Some Plants Teach You Patience | Marcus Bergin's Garden Notebook
THE CRAFT OF GARDENING
Marcus Bergin
7/7/20262 min read

Some Plants Teach You Patience
I've never met a gardener who wasn't impatient at least some of the time. I know I certainly have been.
Today I'm spending part of the day pruning wisteria.
It's one of those jobs that arrives every summer, almost as predictably as the roses coming into flower or the lavender filling with bees. After enough years, the timing becomes second nature. You don't really need to look at the calendar. The plant tells you when it's ready.
Standing beneath a mature wisteria, secateurs in hand, I found myself thinking how different it is from so many other plants we grow. Wisteria has never been in a hurry. It grows steadily, quietly and often seems completely unconcerned by our expectations. Anyone who has planted a young one, hoping for a spectacular display the following spring, usually learns the same lesson.
Good things sometimes take time.
I suspect that's one reason so many people become frustrated with wisteria.

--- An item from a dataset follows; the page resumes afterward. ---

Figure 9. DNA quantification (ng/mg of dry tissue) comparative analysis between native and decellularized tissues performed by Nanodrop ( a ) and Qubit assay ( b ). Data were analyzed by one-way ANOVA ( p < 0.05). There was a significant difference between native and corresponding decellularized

We live in a world where we're used to seeing results quickly. We buy a plant, put it in the ground and naturally hope it will reward us almost immediately. Wisteria doesn't work like that. It asks for patience before almost anything else. In return, when it finally decides the time is right, it produces one of the most breathtaking displays you'll find in any garden.
Perhaps that's why I've grown to admire it.

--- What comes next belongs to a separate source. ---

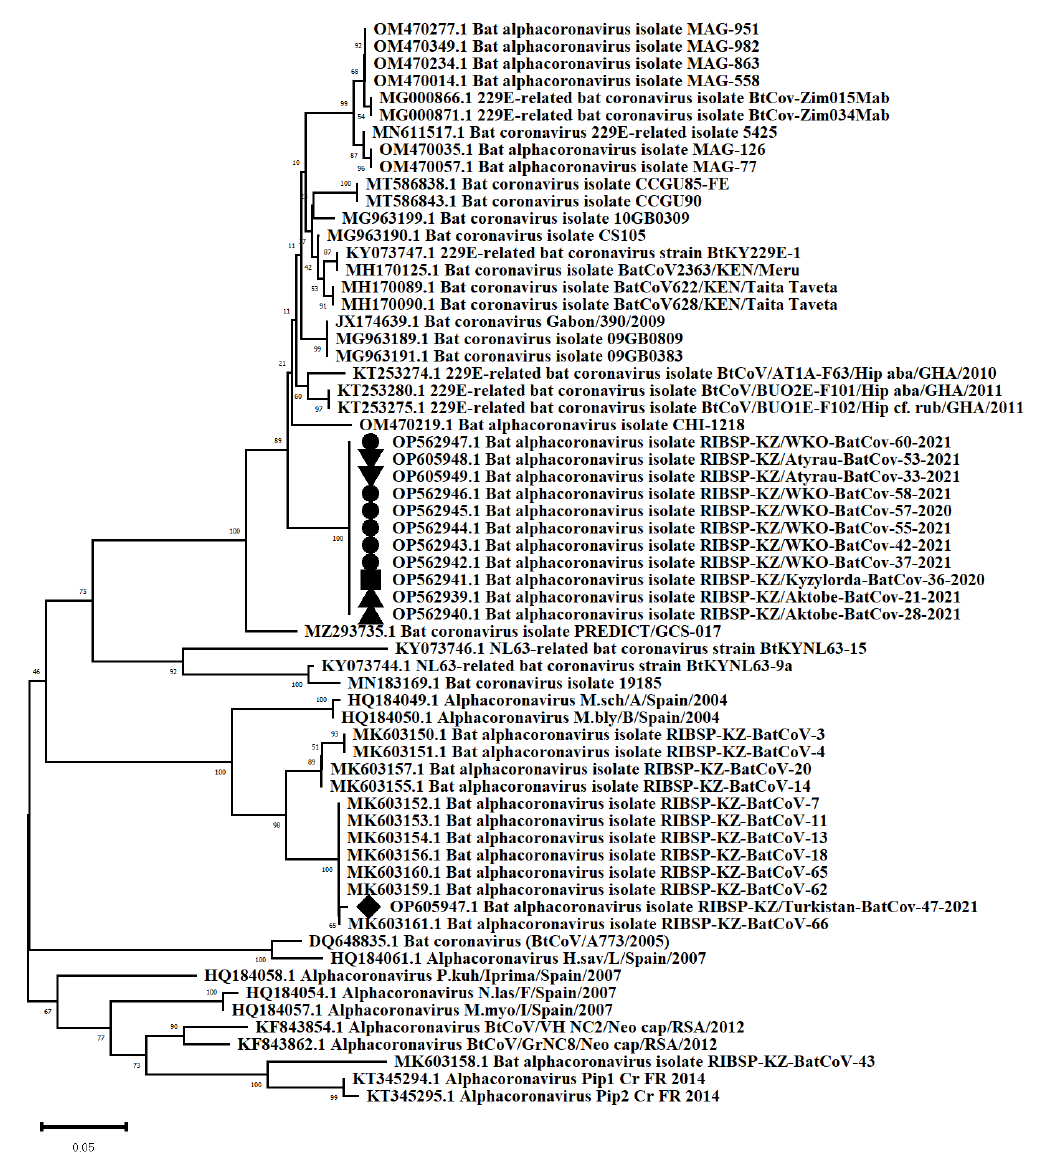
Figure 5. Phylogenetic analysis of the nucleotide gene sequence of RNA-dependent reverse poly- merase (RdRp).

After more than twenty years of gardening, I've realised that some of the finest gardens I've worked in weren't created in a single season. They evolved over years, sometimes decades. Trees slowly stretched their branches across a lawn. Shrubs settled into their space and began to look as though they'd always belonged there. Climbers reached windows they could never have touched in their first few years.
The garden was never rushing.
It was simply growing.
I sometimes think gardeners would be happier if we remembered that a little more often. It's easy to become disappointed because a new border doesn't yet look full or because a recently planted tree still feels rather small. But gardens have always worked to a different timetable from us. They're measured in seasons rather than days.

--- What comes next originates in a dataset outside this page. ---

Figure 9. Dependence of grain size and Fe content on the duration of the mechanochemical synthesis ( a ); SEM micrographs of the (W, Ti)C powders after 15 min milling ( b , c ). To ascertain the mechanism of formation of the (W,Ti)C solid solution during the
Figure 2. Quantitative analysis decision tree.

Looking after other people's gardens has reinforced that lesson again and again. I return month after month and year after year, watching places gradually mature. A border that looked sparse when first planted becomes rich and layered. A hedge that seemed little more than a row of sticks eventually provides privacy, shelter and a home for birds. The changes are so gradual that they're almost invisible until you stop and compare where the garden is now with where it began.
That's one of the quiet pleasures of gardening.
You don't always see the reward immediately.
Sometimes you have to trust that today's work is making next year's garden possible.
As I finished pruning the wisteria this morning, I realised that's exactly what I was doing. The flowers next spring aren't produced by a single afternoon's work in April. They're the result of everything that's happened over the previous year. Every careful cut, every season of growth and every patient decision quietly contributes to what comes next.
Gardens have always been rather good at teaching us that worthwhile things rarely happen overnight.
Perhaps that's why I never mind waiting.
After all, the best gardens I've ever known have all taken their time.